Ferenc FARKAS (1905-2000)
Chamber Music for Cello - Volume One
Alla danza ungherese No. 2 (1934) [4:40]
All’antica (1962) [8:36]
Ballade (1963) [8:42]
Folksong Sonatina (1955) [4:35]
Sonata for violoncello solo (1932) [9:43]
Arioso (1926) [3:01]
Quattro pezzi (1965) [9:14]
Gyümölcskosár; ‘Fruit Basket’; Song-cycle for soprano, violin, clarinet, cello and piano (1946) [17:00]
Miklós Perényi (cello)
Dénes Várjon (piano: tracks 1–8, 12–28)
Lúcia Megyesi Schwartz (mezzo-soprano: tracks 17–28)
Kristof Baráti (violin: tracks 17–28)
Lajos Rozmán (clarinet: tracks 17–28)
rec. October 2015, Hungarian Radio, Budapest
Texts and translations included
TOCCATA CLASSICS TOCC0345 [67:14]

I have had the good fortune to review several discs devoted to the music of Ferenc Farkas and of them the ones that have made the greatest impression have been on Toccata. Spurning the toe-dipping principle the label now opens another big Farkas Front by exploring the chamber music for cello in this volume. The song cycle Fruit Basket somewhat stretches the cellistic point, as the accompanying instrumentation includes violin, clarinet and piano – but we’ll let that pass.

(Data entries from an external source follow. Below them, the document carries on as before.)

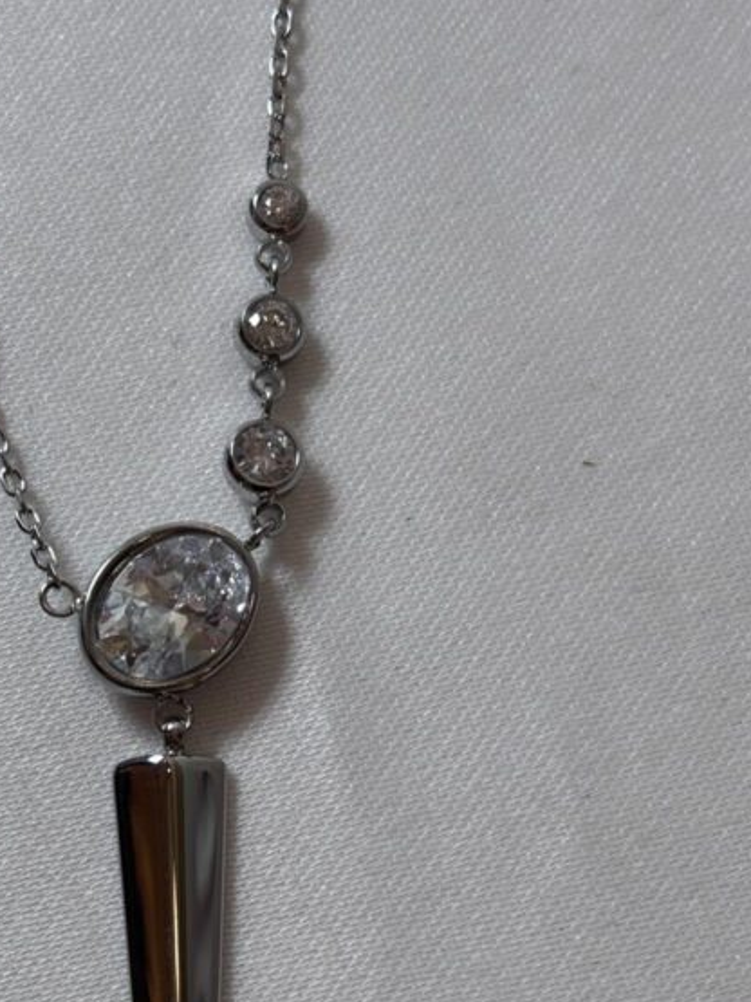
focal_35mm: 96
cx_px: 179
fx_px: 2778
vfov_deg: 20.2
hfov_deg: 15.3
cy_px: 794
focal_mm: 5.96
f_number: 1.6
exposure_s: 1/219
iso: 32
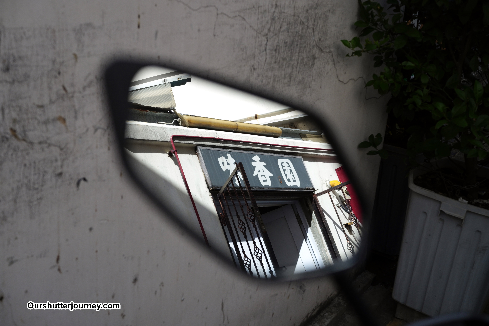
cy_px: 163
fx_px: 611
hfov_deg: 43.6
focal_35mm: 45
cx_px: 244
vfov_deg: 29.9
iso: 640
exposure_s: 1/1600
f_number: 7.1
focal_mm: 45
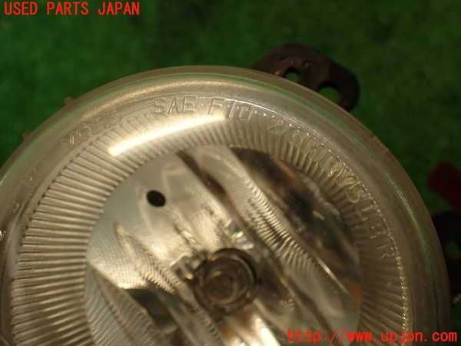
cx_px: 230
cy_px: 173
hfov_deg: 56.8
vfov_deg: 44.2
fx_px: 426
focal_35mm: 32
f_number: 2.4
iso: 125
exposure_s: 1/60
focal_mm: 5.79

The music isn’t programmed chronologically so the listener can listen consecutively to inspirations that range back and forth across the Hungarian composer’s life. Alla danza ungherese No. 2 is full of charm and terpsichorean vitality. The decades later All’antica was originally written for the baryton but its transfer to the cello is apposite and welcome. The central panel is an Aria con variazioni, which makes me wonder whether Farkas was patterning it after Respighi’s Adagio and variations, but it enshrines definably Debussian harmonies and elements that seem to echo Ravel’s Pavane pour une infante défunte. After the languor and elegant vitality of this, the doughtier Ballade, written the following year, in 1963, offers a somewhat different platform for Farkas’s gifts. Despite its name it evinces a turbulent profile – restless, almost defiant.

The highlight of the 1955 Folksong Sonatina is the utterly delightful lyricism embedded in its central slow movement but a far greater challenge awaits the performer of the Sonata for solo cello of 1932. This was patterned after Kodály’s great work – written, indeed, as a kind of tribute to it. It’s nowhere near as expansive or indeed as virtuosic but Farkas is good at suggestive drone effects and repeated figures that generate apposite tension. But he is also effective at meditative elements, too, and at suggesting the angularity of folk themes. This is an effective work, and it’s beautifully performed here by Miklós Perényi in what is its premiere recording. The Ariso – like the Ballade – has been recorded before but everything else is new to disc (the song cycle being heard for the first time on disc in this version). Arioso was originally the slow movement of a now lost Viola Sonata and it is extremely romantic. The compact Quattro pezzi of 1965 shows his gift for lyric compression. Fruit Basket consists of twelve very brief settings of poems by Sándor Weöres. These warmly sympathetic pieces are full of deft colour and allusions, wittily compressed, languid and liquid – in the case of the water-allusive clarinet in the ninth poem. Mezzo Lúcia Megyesi Schwartz is no shrinking violet, her operatically-sized vocalism occasionally imperiling these brief settings.

But she is fully committed, as are all the musicians, Perényi most prominently and obviously. The recording quality is fine, and László Gombos’s booklet notes up to this label’s customarily high standard.